Patience and Consistency are key in dog training. We must be patient when dealing with a different species as there is a large communication barrier there. Your dog isn’t trying to be naughty, they just don’t understand the rules yet. Be patient. Your training, guidance and rules must stay consistent. This will help with the communication between you and your dog. Think of our example of the jumping dog. Each time the dog jumps he must be met with a turned back and removed attention. Every single time. He learns that this behaviour doesn’t work to get attention so he will stop doing it. However if we become lazy and inconsistent, we teach him that sometimes it will work so it is worth it to give a try. The behaviour stays.

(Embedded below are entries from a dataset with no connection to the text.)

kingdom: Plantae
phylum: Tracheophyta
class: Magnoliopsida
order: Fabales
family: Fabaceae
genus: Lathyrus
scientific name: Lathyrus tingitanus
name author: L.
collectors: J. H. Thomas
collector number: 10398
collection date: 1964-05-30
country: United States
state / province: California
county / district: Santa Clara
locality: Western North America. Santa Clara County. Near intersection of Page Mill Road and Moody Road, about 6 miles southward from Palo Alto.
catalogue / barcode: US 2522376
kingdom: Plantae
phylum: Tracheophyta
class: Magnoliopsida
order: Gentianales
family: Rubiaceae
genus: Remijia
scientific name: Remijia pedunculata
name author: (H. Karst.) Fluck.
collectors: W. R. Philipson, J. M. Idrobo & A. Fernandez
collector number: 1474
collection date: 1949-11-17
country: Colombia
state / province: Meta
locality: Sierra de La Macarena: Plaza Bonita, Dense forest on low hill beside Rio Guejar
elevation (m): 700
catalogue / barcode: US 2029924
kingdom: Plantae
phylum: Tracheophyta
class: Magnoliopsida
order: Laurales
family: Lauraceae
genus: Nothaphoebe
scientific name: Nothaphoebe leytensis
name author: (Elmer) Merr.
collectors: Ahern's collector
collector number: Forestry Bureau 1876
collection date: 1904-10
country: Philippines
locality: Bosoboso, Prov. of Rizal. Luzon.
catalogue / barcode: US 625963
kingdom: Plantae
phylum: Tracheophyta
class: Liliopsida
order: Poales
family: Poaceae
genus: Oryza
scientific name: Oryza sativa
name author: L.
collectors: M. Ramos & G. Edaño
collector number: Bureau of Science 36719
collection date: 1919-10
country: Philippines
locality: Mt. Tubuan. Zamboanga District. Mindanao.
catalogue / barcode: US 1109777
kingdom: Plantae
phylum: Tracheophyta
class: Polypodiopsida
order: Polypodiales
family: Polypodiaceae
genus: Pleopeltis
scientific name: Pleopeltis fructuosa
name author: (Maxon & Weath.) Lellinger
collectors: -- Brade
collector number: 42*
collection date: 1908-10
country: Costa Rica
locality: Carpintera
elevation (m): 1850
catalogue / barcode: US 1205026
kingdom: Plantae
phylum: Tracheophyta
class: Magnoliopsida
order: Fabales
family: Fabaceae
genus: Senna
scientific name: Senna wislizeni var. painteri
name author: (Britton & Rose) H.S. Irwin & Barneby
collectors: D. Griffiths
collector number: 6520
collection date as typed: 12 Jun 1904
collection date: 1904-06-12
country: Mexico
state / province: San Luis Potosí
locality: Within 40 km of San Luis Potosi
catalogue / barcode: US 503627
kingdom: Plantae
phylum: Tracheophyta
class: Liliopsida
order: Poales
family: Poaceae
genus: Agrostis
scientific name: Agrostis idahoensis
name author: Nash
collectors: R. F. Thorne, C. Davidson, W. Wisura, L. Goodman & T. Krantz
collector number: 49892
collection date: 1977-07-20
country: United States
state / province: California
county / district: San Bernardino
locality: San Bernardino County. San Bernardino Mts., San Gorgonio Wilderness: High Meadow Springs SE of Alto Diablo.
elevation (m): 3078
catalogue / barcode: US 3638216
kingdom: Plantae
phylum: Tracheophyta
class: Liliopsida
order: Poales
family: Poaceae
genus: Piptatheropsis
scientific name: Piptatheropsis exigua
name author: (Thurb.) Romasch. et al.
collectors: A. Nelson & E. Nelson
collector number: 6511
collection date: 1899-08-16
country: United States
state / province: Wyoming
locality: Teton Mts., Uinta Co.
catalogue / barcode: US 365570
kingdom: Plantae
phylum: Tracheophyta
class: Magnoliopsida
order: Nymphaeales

An extinction burst happens when we work to extinguish a behaviour through ignoring it. The bad behaviour starts to break down and then suddenly appears stronger than ever. Don’t despair, this means it is working. Now, more than ever, is the time to be consistent. After the temper tantrum of undesirable behaviour it will be gone. Picture this: You approach a soda machine just like you do every weekend. You put in your dollar and press the button but nothing happens, nothing comes out. Do you walk away? Of course not. You press the button again. Harder. Maybe you give the machine a whack, a shake or a kick. Why do we do this? Because every other time we’ve put the dollar in the machine we’ve received the response we want. Why isn’t it working this time? This is an extinction burst - the same as what happens in dogs. When the reinforcer for the behaviour is removed our dogs are wondering why. Maybe they didn’t notice me? Maybe I should jump a bit higher? Be patient, be consistent.
Improve your dog’s behaviour by helping them make good decisions in each situation. Reward the behaviour you prefer. If your dog jumps up on you to say hello ask yourself how you would prefer them to greet you? A sit is a lovely way to say hi, you can start to teach your dog that when they come up to you they need to sit. Teaching an alternate behaviour is a great way to improve your dog’s behaviour!
Exercise: Begin to ask your dog to Sit before petting them each time. Stay consistent and you will find your dog starts to politely ask for attention by sitting in front of you!
Your ultimate goal in dog training is to build a beautiful companionship with your dog that is based on trust. Training should be enjoyable for you both! Have fun together, be patient with each other and enjoy the riches of a life with a well trained and happy dog!